**Goal of the exercise**
For the material below, output exactly the span from the line with "thumb mcp: (378, 314)" to the line with "thumb cmc: (368, 391)", including both, and nothing besides.

-- The records follows --

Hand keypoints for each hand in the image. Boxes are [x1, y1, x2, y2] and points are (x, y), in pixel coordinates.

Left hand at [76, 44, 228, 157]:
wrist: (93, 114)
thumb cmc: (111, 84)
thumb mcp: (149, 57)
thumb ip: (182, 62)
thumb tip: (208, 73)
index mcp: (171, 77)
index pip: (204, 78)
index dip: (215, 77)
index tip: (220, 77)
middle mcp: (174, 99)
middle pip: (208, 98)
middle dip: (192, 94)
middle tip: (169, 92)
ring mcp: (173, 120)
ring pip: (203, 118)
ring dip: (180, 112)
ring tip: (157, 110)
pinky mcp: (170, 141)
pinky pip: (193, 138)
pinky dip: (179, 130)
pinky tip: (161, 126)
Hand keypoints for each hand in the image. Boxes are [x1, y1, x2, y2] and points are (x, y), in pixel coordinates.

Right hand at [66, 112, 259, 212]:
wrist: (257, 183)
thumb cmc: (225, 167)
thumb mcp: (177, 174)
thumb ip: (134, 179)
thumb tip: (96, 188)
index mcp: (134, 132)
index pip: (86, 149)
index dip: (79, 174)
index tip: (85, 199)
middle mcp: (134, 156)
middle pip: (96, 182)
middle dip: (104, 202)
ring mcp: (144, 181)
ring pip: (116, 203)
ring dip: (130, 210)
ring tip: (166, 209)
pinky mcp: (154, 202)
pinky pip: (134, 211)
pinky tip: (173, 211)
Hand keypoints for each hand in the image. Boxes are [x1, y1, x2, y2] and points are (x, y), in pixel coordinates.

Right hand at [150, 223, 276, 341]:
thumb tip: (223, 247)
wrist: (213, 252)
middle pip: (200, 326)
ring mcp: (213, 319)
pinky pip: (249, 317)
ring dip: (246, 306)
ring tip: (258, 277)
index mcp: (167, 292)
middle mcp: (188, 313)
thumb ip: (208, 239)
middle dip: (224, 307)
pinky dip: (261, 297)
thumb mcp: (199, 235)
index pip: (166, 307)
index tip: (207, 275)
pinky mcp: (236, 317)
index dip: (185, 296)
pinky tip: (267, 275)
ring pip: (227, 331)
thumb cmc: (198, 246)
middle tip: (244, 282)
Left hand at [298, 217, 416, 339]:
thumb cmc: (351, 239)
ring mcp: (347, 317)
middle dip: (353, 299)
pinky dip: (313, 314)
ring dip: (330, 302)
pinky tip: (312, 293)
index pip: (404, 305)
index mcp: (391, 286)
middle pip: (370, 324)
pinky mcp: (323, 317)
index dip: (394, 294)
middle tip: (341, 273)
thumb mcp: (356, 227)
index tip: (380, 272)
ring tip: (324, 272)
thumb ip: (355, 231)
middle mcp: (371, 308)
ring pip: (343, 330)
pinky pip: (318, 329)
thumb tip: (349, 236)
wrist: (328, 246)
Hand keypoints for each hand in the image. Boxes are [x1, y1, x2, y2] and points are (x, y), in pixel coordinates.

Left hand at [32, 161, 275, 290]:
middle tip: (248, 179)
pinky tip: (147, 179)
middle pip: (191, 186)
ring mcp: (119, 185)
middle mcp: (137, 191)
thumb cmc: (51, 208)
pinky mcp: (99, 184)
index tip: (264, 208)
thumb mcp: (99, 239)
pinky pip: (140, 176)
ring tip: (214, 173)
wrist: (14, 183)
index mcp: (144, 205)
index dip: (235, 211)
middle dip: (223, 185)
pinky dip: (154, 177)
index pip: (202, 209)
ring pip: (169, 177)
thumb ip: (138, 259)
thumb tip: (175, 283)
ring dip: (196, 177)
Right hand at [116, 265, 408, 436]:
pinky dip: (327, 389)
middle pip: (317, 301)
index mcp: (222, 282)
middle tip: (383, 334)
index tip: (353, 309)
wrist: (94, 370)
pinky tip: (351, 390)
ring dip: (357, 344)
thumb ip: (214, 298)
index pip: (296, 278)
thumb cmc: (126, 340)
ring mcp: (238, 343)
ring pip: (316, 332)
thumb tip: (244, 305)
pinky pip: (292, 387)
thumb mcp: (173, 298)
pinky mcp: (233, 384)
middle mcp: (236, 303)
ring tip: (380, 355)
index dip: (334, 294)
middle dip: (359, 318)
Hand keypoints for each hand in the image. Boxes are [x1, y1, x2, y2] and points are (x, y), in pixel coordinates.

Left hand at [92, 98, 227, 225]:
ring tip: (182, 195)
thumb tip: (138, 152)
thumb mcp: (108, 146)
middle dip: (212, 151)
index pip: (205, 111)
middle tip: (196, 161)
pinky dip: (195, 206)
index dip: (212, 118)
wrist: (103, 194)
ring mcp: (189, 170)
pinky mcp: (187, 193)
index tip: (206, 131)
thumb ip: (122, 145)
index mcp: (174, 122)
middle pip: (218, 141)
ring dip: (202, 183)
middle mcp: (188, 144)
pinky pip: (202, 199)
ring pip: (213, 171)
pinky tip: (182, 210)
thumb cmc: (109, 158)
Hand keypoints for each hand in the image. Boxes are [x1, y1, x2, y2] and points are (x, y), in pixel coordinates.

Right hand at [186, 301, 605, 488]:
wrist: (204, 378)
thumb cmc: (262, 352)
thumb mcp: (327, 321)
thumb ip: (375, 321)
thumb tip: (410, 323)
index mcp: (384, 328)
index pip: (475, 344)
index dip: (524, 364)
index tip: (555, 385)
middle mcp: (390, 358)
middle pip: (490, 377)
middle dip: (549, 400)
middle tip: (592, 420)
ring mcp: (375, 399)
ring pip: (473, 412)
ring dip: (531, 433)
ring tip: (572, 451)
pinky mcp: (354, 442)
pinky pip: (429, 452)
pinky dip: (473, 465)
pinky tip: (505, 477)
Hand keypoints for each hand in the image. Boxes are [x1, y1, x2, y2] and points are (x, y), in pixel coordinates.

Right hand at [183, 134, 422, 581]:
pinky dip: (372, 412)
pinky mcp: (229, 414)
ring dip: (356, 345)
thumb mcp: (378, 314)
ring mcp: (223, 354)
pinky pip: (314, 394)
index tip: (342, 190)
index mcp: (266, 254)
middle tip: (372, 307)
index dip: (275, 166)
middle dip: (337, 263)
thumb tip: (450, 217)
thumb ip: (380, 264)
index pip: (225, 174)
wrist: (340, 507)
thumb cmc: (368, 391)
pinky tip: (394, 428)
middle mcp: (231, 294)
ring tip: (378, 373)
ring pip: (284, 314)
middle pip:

-- The records concluded --

**Reply**
thumb mcp: (378, 314)
ring mcp: (223, 354)
pinky pip: (314, 394)
index tip: (342, 190)
index mcp: (266, 254)
middle tip: (372, 307)
index dip: (275, 166)
middle dip: (337, 263)
thumb tip: (450, 217)
thumb ip: (380, 264)
index pip: (225, 174)
wrist: (340, 507)
thumb cmc: (368, 391)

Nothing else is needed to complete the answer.